During the first year, residents will rotate for one block with the endocrine team, working one-on-one with faculty and fellows. Their in-patient time on this blended rotation is spent rounding on inpatients on the service and seeing consults for two weeks. Residents then spend two weeks in the out-patient clinic, learning about a wide spectrum of endocrinology diseases and conditions. They are also encouraged to spend at least 1-2 half days with the diabetes educators learning specifically about insulin pumps so as to better educate their patients. They are given a dedicated reading list during that month to facilitate learning and discussion. PGY-1 residents get 2 weekends off during this block and work on Saturday only during the other two weekends.

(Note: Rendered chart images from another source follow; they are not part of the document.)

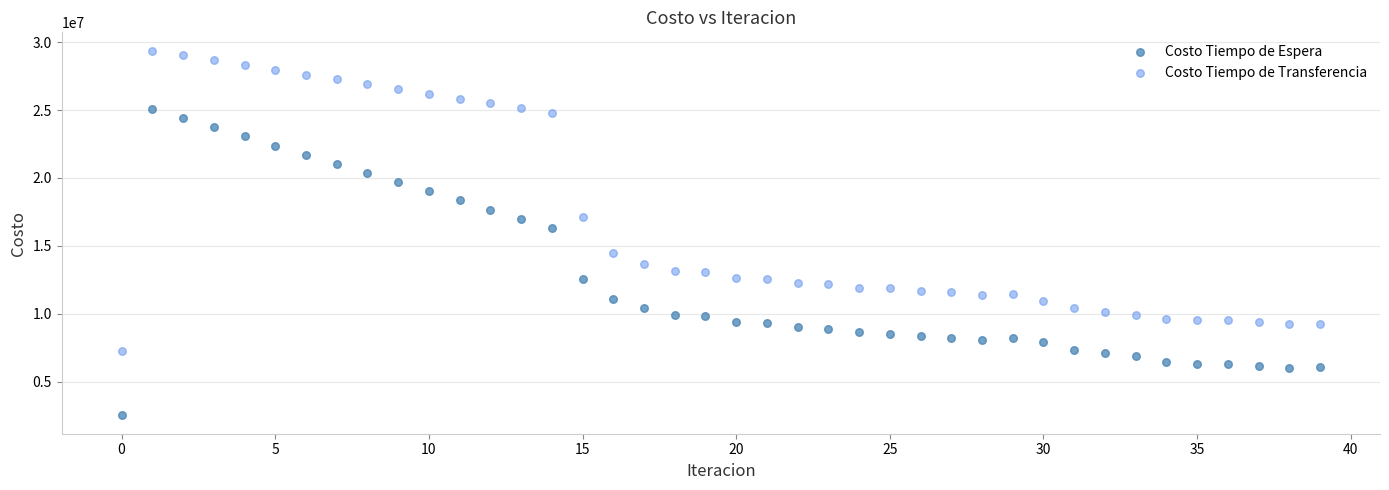

Which series contains the lowest Y value?

Costo Tiempo de Espera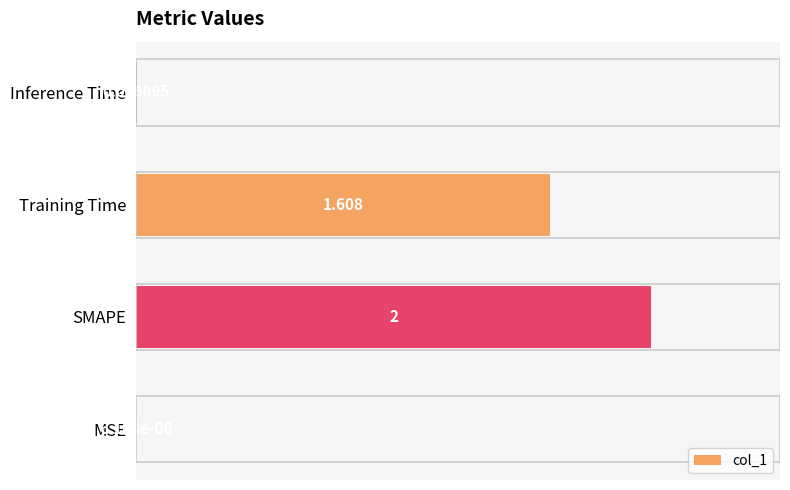

Does the chart contain stacked bars?

No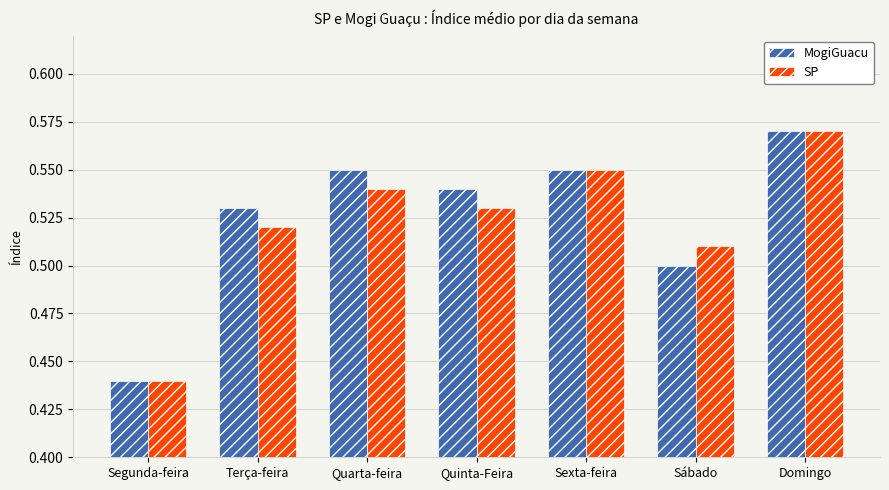

Are the bars grouped side by side (vs. stacked)?

Yes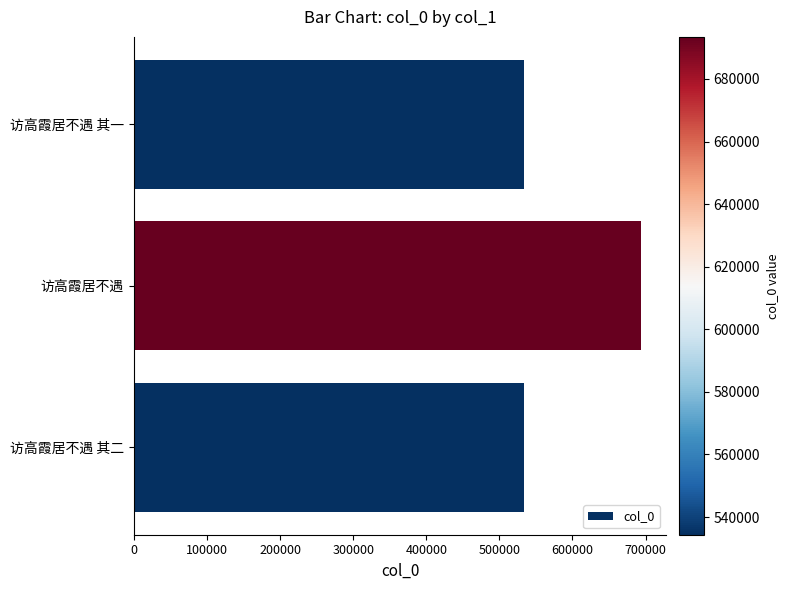

How many bars are there in total?

3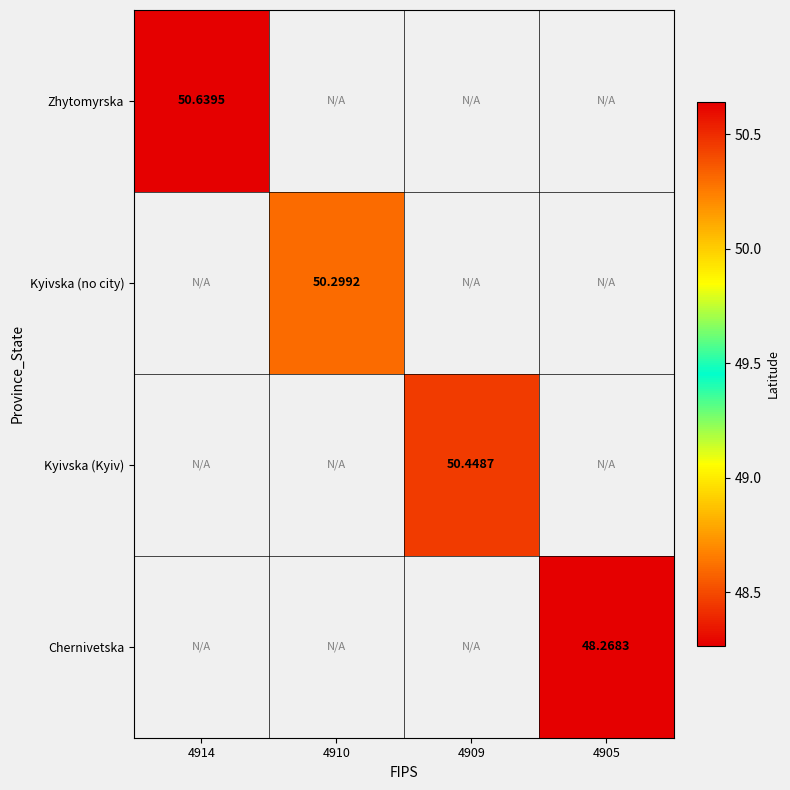

Which has a higher value, 4905 or 4909?

4909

Ambulatory Experience Including the Longitudinal Outpatient Experience

All residents have a longitudinal primary care outpatient experience in a setting that provides a medical home for a full spectrum of pediatric patients. PGY-2 residents can also choose to have another outpatient primary care ambulatory month in one of the UF clinics. In the PGY-3 year, residents can continue this same experience or may choose to divide their experience between a subspecialty clinic as well as their primary clinic site. The residents develop a sense of personal responsibility for not only the patient but also their families. This includes a focus on wellness and prevention, coordination of care, longitudinal management of children with special health care needs and chronic conditions. In addition, pediatric residents benefit from the supervision provided by experienced UF College of Medicine – Jacksonville faculty. Residents have a choice of longitudinal (continuity) clinics that include Federally Qualified Health Centers (FQHCs), UF College of Medicine – Jacksonville satellite clinics and private offices.

Community Experience

The community and societal pediatrics (CSP) rotation introduces residents to the concepts of child rights, social justice and health equity through reading, faculty teaching sessions and visits to community sites and resources. Residents will learn ways to identify and advocate for resources in underserved populations. This rotation also gives residents the opportunity to gain perspective on the social and environmental determinants that impact the health of children in our community. They also learn about different health care disparities and working with underserved/underprivileged populations

Residents with a strong interest in community pediatrics and advocacy may elect to do a community advocacy initiative (CAI) project where they may select a population or health gap of interest and further explore, develop and implement an advocacy initiative in this area. Further, residents with a strong interest in this area may choose to be on the CSP track. Faculty and community mentors are matched with residents to provide guidance and support throughout the implementation of their advocacy initiatives. While working with children, families and community-based organizations, residents begin to explore cultural competence, advocacy and population-based medicine.

Community based experiences include but are not limited to: child protection team, children’s medical services cleft palate clinic and early steps.